### TEXT SECTION
####################
Jun 07, 2012 07:43
So today has been one of those days that I am not really 100% sure how I feel about my productivity. I mean on the first side of things I am being good at walking to the gym. On the bad side of things I am sucking at work. I mean the changes I made were not that big so why did it take me so long to deal with them. I need to get my head back in the game a big.. then again.. i am not sure what is expected of me. I also need to remember to start caring more about work in the future. Regardless I am not really sure what I can do about anything these days... I am just really tired.
I really need to figure out why I have such a hard time sleeping most night.. it does not make sense to me to be honest. I mean I am going to bed yet I am not tired. I guess that is why I am trying something new tonight in the fact that I am going to write out this before I go to bed. Maybe that will fix something or something... I do not know. Uhhh god I am just tired... yet I cannot sleep because I must play the old republic.
Yes I need to play star wars.. what the hell is wrong with me? I am becoming more and more NEET everyday. This kind of sucks. I wish I was worth something more than the trash I really am.. but there is nothing I can really do other than just accept my fate as a loser. Man I am not looking forward to the next couple of days. I am just so tired of everything. I mean I have so much shit to do tomorrow. Then I have to work my ass off to figure out this glossary thing.. plus I have to work on my website. I just do not have the energy to do all of this.
Anyway work was ok, I managed to learn that for some reason UCM is annoying about case of stuff. Which is why it took me forever to figure out that bug. At the end of the day though I was able to get it working and that is all that matters. Man I really do not want to think about stylesheets right now. That is the one thing that keeps me from doing any work on my website. I guess it is time for me to figure out something... hmm oh well I will figure it out later. I need to set more goals for myself. Lets see here.. stuff that I can do. I mean prototyping the damn thing is hard when you ahve no artistic skill.
Anyway, I felt really good at the gym. Yeah I sucked up the pull-ups, but I did not suck up the atlas stones. Those are always good to have. At least I was doing good at that event. Even if I did suck up at the actual WOD. Oh well such is life these days I guess. I just need to focus on working out and stop being lazy. Hmmm I need to start doing more pushups at home. I should figure out some kind of morning routine. That way I can kepe working out and get to where I want to go. I am going to get that 25 pushups by the end of june if it kills me.
Anyway at the gym one person mentioned how she hates the fact that Paleo works. I have to agree with her. It really sucks that it works. Because now I have no excuse to stop. Granted I am not 100% paleo with my diet pop... but whatever, I will live. I will just lie about it and move on with my life. I will talk with the coach and stuff. I hate when they announce that we need to use the physical therapist. Because now I cannot go see her when I really want too. These god damn joints of mine.
Ah crap I need ot get a card for my sister. Oh well I will give her a call or something.. I do not know I do not know how much money I can really give her after all she is broking me. Well I am broking me with the cat and all that stuff. However, I will keep things up. Stiff upper lip or something. Anyway that is all for this.
####################
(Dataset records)
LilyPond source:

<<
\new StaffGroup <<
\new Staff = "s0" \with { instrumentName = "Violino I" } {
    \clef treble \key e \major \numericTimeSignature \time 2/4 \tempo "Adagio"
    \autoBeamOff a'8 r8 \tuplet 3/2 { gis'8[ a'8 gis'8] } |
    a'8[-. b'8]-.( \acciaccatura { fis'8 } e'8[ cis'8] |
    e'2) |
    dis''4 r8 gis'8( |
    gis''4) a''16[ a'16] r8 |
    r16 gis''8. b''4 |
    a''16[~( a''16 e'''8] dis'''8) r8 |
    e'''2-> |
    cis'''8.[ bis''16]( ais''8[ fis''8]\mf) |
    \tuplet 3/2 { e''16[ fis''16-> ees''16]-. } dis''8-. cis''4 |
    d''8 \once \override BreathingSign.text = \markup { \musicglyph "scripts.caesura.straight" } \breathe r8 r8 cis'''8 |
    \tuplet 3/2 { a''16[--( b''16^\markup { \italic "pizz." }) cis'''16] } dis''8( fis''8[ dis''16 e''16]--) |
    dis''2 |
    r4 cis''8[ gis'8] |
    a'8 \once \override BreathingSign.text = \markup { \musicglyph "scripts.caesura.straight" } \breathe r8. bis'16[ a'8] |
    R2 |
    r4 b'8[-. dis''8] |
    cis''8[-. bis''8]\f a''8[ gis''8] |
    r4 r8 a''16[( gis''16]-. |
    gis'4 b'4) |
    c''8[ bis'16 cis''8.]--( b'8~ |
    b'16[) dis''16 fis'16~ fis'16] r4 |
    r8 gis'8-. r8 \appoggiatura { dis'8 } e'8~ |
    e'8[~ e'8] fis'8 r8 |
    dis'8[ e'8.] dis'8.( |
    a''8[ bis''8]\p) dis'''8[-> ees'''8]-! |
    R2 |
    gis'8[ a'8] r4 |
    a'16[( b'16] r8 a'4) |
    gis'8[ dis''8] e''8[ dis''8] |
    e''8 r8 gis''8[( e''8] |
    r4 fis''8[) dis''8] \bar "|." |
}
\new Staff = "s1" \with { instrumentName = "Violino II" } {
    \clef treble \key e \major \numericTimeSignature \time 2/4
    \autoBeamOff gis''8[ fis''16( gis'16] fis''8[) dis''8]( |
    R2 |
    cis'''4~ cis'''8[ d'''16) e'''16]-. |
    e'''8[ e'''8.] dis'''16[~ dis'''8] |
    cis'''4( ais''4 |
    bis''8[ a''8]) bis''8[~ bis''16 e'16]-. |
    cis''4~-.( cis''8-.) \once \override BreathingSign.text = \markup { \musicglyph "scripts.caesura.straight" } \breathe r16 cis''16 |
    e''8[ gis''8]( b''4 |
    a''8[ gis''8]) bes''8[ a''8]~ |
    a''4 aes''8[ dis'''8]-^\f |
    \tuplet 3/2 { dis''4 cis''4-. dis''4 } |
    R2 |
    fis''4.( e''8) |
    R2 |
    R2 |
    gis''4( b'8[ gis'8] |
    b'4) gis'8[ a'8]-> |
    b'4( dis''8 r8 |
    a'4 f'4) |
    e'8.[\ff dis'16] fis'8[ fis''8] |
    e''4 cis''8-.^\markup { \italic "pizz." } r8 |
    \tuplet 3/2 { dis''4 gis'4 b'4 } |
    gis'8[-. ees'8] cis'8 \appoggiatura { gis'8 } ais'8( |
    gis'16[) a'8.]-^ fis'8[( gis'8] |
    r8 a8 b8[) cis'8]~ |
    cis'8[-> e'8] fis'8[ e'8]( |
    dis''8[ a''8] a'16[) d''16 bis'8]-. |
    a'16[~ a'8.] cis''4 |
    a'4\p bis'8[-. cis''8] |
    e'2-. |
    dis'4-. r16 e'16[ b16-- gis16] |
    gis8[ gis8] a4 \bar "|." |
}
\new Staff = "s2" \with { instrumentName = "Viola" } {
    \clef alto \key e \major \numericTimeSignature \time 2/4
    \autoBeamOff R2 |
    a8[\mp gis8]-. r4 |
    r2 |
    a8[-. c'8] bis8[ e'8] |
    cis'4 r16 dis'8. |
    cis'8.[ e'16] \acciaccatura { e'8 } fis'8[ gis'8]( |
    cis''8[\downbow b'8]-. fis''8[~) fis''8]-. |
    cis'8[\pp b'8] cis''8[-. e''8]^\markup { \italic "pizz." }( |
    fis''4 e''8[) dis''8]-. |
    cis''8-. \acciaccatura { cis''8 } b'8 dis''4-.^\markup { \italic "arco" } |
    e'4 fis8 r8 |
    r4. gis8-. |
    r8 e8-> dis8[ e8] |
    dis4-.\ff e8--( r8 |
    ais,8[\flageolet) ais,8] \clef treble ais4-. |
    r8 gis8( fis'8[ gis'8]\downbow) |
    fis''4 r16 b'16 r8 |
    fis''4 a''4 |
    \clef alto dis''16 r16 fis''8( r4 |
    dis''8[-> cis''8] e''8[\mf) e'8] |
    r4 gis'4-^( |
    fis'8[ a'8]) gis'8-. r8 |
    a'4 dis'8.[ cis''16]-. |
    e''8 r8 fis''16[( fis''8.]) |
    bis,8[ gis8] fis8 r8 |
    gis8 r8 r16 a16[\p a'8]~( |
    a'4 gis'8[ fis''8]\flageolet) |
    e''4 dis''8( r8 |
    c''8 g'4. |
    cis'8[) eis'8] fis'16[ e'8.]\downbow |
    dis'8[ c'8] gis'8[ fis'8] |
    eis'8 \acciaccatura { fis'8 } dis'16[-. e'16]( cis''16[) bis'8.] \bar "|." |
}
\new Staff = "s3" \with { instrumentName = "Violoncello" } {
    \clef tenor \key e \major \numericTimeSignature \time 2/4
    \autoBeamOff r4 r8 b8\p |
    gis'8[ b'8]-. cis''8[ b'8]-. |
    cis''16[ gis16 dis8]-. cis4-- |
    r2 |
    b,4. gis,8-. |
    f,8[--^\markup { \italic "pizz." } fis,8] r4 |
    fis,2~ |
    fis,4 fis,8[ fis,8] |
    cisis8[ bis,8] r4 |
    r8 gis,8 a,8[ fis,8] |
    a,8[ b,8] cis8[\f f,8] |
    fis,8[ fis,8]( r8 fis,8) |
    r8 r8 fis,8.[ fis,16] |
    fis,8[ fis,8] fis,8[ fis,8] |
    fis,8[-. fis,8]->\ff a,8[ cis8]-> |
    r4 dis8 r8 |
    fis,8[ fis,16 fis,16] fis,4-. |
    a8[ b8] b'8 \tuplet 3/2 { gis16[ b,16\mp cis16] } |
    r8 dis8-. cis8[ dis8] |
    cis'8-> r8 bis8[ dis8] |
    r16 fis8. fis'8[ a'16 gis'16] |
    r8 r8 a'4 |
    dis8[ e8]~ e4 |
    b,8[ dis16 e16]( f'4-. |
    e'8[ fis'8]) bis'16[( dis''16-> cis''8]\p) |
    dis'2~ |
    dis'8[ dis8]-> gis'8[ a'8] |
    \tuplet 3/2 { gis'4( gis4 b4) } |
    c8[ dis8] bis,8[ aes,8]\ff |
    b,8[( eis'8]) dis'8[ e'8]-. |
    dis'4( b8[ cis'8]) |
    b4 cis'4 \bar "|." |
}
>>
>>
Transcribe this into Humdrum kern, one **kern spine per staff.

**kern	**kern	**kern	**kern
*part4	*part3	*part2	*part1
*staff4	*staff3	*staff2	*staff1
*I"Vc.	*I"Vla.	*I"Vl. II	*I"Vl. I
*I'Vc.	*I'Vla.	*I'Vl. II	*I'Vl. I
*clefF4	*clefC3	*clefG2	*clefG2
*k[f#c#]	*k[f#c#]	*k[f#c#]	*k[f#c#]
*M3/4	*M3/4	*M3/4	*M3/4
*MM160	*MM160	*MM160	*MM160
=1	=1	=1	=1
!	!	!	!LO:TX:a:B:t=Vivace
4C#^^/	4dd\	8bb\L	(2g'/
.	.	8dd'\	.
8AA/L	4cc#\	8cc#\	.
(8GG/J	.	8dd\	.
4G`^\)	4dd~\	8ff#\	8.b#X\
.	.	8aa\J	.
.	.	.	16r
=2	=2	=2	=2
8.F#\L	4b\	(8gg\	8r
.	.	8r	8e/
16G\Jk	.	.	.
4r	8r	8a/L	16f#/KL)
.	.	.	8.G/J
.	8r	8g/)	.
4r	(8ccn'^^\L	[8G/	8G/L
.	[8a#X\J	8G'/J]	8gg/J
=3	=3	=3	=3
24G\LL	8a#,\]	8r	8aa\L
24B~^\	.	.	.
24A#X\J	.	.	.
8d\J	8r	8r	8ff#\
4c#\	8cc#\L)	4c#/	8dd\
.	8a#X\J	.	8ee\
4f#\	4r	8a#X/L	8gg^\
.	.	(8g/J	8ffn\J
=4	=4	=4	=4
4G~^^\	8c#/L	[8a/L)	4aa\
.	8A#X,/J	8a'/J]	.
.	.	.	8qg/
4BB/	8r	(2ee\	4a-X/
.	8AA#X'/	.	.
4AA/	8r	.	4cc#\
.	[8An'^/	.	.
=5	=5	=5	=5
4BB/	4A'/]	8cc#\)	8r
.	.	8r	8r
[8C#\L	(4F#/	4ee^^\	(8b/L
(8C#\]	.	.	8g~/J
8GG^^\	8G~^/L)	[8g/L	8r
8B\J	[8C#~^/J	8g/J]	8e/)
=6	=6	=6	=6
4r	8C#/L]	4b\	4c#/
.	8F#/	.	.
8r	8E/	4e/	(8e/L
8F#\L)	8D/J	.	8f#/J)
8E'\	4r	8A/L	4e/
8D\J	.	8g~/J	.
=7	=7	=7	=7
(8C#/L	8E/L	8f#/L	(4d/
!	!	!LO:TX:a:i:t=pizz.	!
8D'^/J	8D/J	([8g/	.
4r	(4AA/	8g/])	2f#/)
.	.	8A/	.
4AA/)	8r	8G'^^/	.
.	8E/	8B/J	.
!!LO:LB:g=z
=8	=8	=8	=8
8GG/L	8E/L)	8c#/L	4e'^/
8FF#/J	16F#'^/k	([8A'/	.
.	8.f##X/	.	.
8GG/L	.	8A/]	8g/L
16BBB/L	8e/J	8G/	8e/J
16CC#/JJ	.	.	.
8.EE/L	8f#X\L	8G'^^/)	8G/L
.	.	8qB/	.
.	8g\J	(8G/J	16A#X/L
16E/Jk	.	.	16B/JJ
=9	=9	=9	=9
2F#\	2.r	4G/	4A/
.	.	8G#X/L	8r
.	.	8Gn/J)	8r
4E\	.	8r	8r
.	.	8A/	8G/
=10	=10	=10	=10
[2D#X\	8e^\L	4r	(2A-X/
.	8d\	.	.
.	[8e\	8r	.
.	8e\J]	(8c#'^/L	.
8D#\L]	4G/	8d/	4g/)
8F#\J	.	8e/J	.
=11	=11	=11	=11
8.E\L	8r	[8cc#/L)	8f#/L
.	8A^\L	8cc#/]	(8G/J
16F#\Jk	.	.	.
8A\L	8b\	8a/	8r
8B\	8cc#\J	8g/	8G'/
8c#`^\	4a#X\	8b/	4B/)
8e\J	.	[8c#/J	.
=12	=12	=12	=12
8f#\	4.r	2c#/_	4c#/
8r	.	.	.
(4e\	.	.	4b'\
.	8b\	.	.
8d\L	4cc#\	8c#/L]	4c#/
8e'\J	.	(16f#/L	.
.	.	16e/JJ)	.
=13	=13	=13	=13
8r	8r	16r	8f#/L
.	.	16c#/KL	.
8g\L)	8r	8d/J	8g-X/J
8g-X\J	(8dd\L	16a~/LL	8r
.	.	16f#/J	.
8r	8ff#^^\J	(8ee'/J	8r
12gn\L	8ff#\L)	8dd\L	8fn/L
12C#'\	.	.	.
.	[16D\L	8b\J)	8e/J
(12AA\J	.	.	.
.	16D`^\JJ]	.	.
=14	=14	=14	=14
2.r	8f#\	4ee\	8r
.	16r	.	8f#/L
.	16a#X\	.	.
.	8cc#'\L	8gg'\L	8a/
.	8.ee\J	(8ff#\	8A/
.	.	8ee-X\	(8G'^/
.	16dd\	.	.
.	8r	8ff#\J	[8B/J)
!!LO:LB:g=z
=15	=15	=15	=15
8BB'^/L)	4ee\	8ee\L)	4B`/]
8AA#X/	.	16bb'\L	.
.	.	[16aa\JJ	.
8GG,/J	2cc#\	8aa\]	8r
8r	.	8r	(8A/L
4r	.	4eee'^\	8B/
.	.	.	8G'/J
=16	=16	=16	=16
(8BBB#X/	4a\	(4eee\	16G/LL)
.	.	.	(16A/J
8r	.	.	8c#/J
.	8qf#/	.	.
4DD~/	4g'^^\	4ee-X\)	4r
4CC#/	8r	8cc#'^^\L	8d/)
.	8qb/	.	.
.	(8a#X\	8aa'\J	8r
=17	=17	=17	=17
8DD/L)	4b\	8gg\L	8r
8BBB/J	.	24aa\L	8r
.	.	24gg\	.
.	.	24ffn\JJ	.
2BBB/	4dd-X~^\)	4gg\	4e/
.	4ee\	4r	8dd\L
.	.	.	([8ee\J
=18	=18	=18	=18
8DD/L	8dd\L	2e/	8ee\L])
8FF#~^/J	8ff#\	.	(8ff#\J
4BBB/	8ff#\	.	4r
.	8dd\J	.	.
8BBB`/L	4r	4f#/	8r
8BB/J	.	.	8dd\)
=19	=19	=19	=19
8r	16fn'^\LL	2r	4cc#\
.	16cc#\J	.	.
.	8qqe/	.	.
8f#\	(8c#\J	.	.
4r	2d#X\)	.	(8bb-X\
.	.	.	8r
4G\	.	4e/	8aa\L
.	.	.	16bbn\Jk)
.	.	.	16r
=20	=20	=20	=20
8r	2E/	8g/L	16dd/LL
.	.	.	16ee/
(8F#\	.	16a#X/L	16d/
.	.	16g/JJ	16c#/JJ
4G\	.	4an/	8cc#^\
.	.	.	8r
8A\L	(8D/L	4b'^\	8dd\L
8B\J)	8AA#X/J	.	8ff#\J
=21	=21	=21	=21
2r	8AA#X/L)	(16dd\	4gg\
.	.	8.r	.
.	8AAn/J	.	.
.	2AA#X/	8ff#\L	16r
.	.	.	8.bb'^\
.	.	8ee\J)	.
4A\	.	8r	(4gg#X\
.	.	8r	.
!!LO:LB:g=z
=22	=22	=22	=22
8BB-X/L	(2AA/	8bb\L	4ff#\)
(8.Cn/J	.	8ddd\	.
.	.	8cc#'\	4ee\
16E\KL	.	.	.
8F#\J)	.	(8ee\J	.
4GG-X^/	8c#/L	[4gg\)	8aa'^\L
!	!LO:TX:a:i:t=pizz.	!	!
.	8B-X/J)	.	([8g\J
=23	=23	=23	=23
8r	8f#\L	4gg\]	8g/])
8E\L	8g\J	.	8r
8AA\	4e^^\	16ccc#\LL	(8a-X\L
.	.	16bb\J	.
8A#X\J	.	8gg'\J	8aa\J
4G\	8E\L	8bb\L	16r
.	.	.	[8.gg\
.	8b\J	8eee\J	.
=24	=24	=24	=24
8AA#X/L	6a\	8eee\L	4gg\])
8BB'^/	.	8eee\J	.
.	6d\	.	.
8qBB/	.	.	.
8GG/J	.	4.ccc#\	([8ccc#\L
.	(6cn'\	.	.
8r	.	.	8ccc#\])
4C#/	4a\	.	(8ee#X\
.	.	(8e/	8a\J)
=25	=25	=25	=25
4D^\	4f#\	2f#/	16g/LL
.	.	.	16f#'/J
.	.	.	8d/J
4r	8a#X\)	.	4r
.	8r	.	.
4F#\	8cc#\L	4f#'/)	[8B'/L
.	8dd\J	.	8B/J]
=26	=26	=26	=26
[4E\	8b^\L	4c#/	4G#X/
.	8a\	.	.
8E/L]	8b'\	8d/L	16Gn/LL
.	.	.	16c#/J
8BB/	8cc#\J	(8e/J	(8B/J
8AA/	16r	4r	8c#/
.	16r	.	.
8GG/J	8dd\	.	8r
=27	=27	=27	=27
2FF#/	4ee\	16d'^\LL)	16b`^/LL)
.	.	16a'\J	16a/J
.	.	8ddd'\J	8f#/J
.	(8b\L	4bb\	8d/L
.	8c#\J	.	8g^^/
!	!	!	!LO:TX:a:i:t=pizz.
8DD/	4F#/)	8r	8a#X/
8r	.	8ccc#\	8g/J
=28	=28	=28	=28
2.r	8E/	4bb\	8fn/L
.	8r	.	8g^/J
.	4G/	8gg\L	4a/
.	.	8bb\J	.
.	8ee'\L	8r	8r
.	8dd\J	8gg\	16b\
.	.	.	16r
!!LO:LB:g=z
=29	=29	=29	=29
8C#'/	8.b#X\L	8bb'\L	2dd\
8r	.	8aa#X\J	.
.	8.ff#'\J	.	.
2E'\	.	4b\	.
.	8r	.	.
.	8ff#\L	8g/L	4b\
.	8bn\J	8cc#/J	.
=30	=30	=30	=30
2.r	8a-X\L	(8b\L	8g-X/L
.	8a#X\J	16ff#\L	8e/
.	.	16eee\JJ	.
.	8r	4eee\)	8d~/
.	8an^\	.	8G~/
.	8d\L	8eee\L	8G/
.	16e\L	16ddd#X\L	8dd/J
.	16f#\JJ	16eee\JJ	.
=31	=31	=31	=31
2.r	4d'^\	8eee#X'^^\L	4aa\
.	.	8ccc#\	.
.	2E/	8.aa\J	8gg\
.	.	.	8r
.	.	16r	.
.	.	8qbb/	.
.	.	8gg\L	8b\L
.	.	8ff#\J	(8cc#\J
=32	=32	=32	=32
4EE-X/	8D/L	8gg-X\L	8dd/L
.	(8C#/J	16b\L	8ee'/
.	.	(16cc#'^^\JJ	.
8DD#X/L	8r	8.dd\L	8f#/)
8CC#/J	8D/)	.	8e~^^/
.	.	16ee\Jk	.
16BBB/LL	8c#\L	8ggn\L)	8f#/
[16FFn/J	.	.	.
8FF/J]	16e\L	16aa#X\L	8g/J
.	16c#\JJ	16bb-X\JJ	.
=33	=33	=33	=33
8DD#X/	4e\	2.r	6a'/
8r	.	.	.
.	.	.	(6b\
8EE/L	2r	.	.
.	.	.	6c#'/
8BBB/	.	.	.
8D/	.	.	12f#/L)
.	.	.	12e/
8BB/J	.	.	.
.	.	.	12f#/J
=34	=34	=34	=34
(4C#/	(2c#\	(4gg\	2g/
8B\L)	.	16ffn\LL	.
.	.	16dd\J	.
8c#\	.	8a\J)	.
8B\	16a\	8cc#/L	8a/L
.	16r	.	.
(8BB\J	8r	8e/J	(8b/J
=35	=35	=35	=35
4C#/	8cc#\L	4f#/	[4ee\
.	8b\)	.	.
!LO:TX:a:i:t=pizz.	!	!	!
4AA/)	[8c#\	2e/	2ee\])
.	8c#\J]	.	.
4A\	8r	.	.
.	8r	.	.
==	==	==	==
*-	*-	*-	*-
####################
### WORK ORDER
List every exercise named in the paragraph of the journal entry that begins "Anyway, I felt really good at the gym."

### THE ANSWER
Pull-ups, atlas stones, pushups